- Projet en cours -
Lauréate de la bourse "brouillon d'un rêve" LaScam 2024
Tout au long de ma vie, j’ai baigné dans la culture de l’ovalie, ayant vécu à Toulouse au sein d’une famille de rugbyman. Dans cette ville de rugby, chaque rue, chaque café, chaque recoin de la ville vibre au son des exploits passés et présents des joueurs.
C’est en 2022, quand mon plus jeune frère installé au Québec a décidé de rejoindre un club de rugby LGBTQIA+ que j’ai décidé de démarrer un travail photographique. La particularité de ce club est que ses membres le financent en réalisant des shows de drag-queens en dehors du terrain. Cette fusion entre le rugby, un sport perçu comme viril et masculin, et l’art du drag, qui repousse les frontières de l’identité de genre, m’a passionné. Lorsque j’ai vu pour la première fois leur performance artistique et sportive, j’ai été touché par leur implication pour le club, par leur dépassement d’eux-mêmes, par leur cohésion d’équipe et de partage. J’ai décidé de démarrer un travail photographique pour capturer cette intersection unique de la masculinité, de l’identité de genre et du sport.

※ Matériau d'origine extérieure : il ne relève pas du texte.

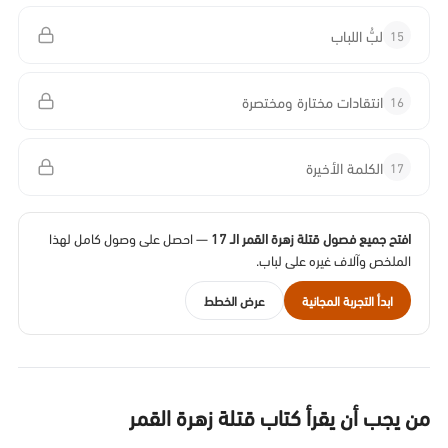
15
لبُّ اللباب
16
انتقادات مختارة ومختصرة
17
الكلمة الأخيرة
افتح جميع فصول قتلة زهرة القمر الـ 17
— احصل على وصول كامل لهذا
الملخص وآلاف غيره على لباب.
ابدأ التجربة المجانية
عرض الخطط
من يجب أن يقرأ كتاب قتلة زهرة القمر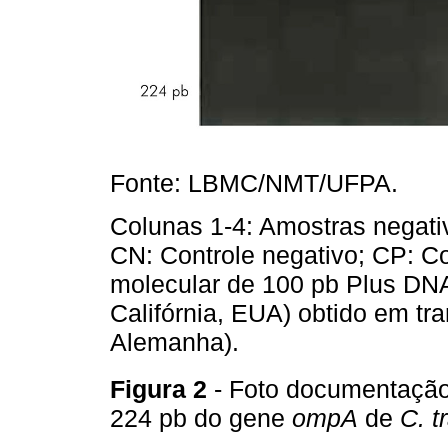
Fonte: LBMC/NMT/UFPA.
Colunas 1-4: Amostras negativ
CN: Controle negativo; CP: Co
molecular de 100 pb Plus DNA
Califórnia, EUA) obtido em tr
Alemanha).
Figura 2
- Foto documentação
224 pb do gene
ompA
de
C. t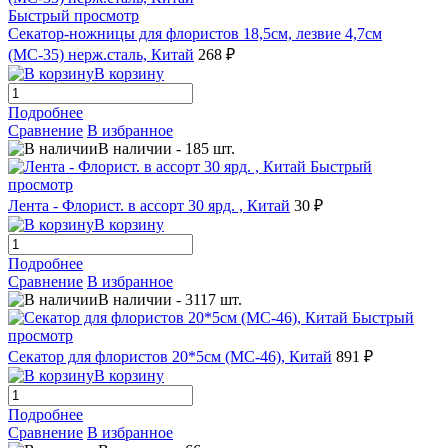
Быстрый просмотр
Секатор-ножницы для флористов 18,5см, лезвие 4,7см
(МС-35) нерж.сталь, Китай
268 ₽
В корзину
Подробнее
Сравнение
В избранное
В наличии
-
185
шт.
Быстрый
просмотр
Лента - Флорист. в ассорт 30 ярд. , Китай
30 ₽
В корзину
Подробнее
Сравнение
В избранное
В наличии
-
3117
шт.
Быстрый
просмотр
Секатор для флористов 20*5см (МС-46), Китай
891 ₽
В корзину
Подробнее
Сравнение
В избранное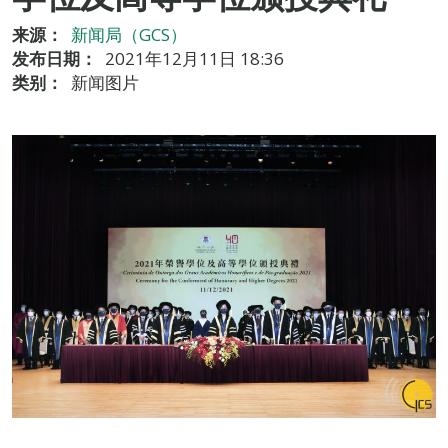
来源：
新闻局（GCS）
发布日期：
2021年12月11日 18:36
类别：
新闻图片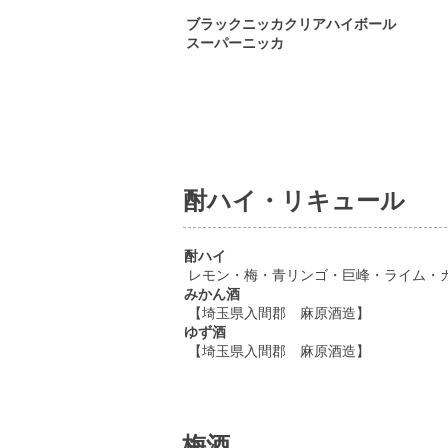
ブラックニッカクリアハイボール
スーパーニッカ
酎ハイ・リキュール
酎ハイ
レモン・梅・青リンゴ・巨峰・ライム・
みかん酒
【埼玉県入間郡 麻原酒造】
ゆず酒
【埼玉県入間郡 麻原酒造】
梅酒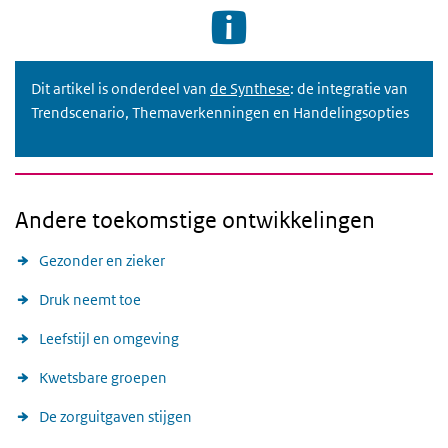
Dit artikel is onderdeel van
de Synthese
: de integratie van
Trendscenario, Themaverkenningen en Handelingsopties
Andere toekomstige ontwikkelingen
Gezonder en zieker
Druk neemt toe
Leefstijl en omgeving
Kwetsbare groepen
De zorguitgaven stijgen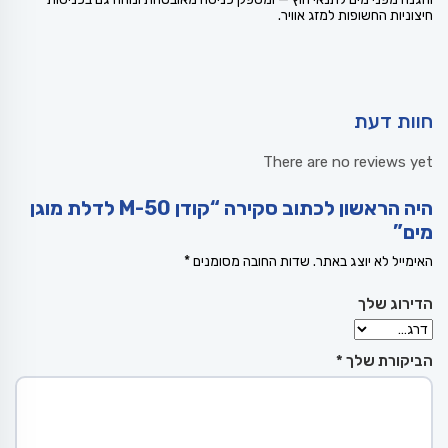
חיצוניות החשופות למזג אוויר.
חוות דעת
There are no reviews yet
היה הראשון לכתוב סקירה “קודן M-50 לדלת מוגן
מים”
האימייל לא יוצג באתר.
שדות החובה מסומנים
*
הדירוג שלך
הביקורת שלך
*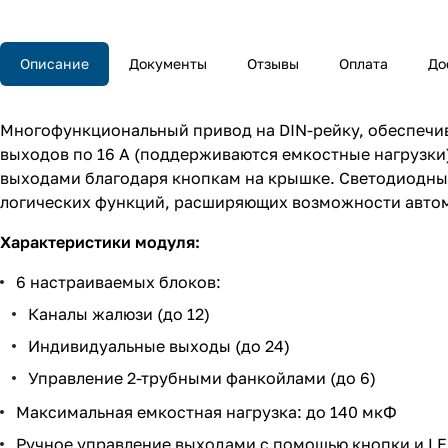
Описание
Документы
Отзывы
Оплата
До
Многофункциональный привод на DIN-рейку, обеспечи
выходов по 16 А (поддерживаются емкостные нагрузки)
выходами благодаря кнопкам на крышке. Светодиодные
логических функций, расширяющих возможности автом
Характеристики модуля:
6 настраиваемых блоков:
Каналы жалюзи (до 12)
Индивидуальные выходы (до 24)
Управление 2-трубными фанкойлами (до 6)
Максимальная емкостная нагрузка: до 140 мкФ
Ручное управление выходами с помощью кнопки и L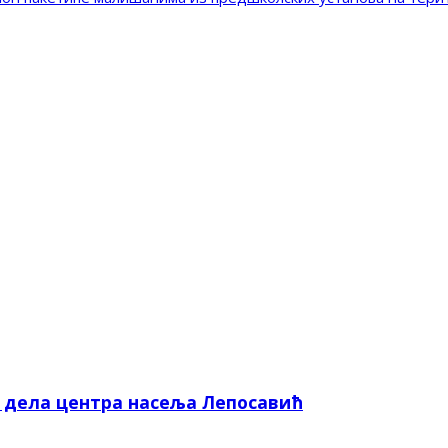
е дела центра насеља Лепосавић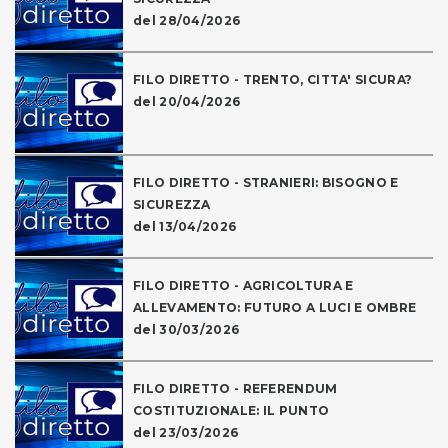
del 28/04/2026
FILO DIRETTO - TRENTO, CITTA' SICURA?
del 20/04/2026
FILO DIRETTO - STRANIERI: BISOGNO E
SICUREZZA
del 13/04/2026
FILO DIRETTO - AGRICOLTURA E
ALLEVAMENTO: FUTURO A LUCI E OMBRE
del 30/03/2026
FILO DIRETTO - REFERENDUM
COSTITUZIONALE: IL PUNTO
del 23/03/2026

J’ai continué la série en me rendant dans d’autres clubs alliant rugby et show drag-queen, à Manchester au Spartans club, puis à Seattle au Quake club. L’univers du sport est encore au balbutiement de l’acceptation des personnes non hétérosexuelles. Le rugby porte des valeurs de bienveillance et d’acceptation et pourtant la réalité est tout autre. Il est encore difficile d’affirmer son orientation sexuelle au sein d’un club hétéronormé. Le premier joueur de rugby français en activité à avoir fait son coming-out en France est Jeremy Clamy-Edroux et son annonce date seulement de 2021. Financer le club grâce à un show de drag-queen est une belle preuve de dépassement de soi, d’inclusion, qui aide à dépasser les codes sociaux de l’ordre de la binarité et les conventions. Ces clubs et ces initiatives poussent les murs du milieu sportif.
C’est grâce à ces actions que les regards changent. Sur un terrain comme sur la scène, les parallèles sont nombreux. Le rugbyman s’apprête en short et maillot le jour quand l’artiste se vêt d’une robe à sequins et de bas résille le soir. Le sportif se met en condition et s’échauffe autant qu’un artiste avant de monter sur scène. Dans les vestiaires ou en coulisses, le soutien d’une équipe et la pression d’avant performance sont présents. Car si le rugbyman rentre sur le terrain pour gagner un match, l’artiste le fait pour gagner le cœur de son public. Ici, le rugbyman est l’artiste. L’artiste est le rugbyman. Sportif et drag-queen ne font qu’un. Un sport ne nous définit pas. Chacun est libre d’être soi. Sur le terrain ou sur la scène, mes photographies captent le dépassement de soi de ces hommes, la performance sportive et artistique. Mon travail photographique met en lumière ces équipes LGBTQIA+, véritables sources d’inspiration, de liberté et de courage.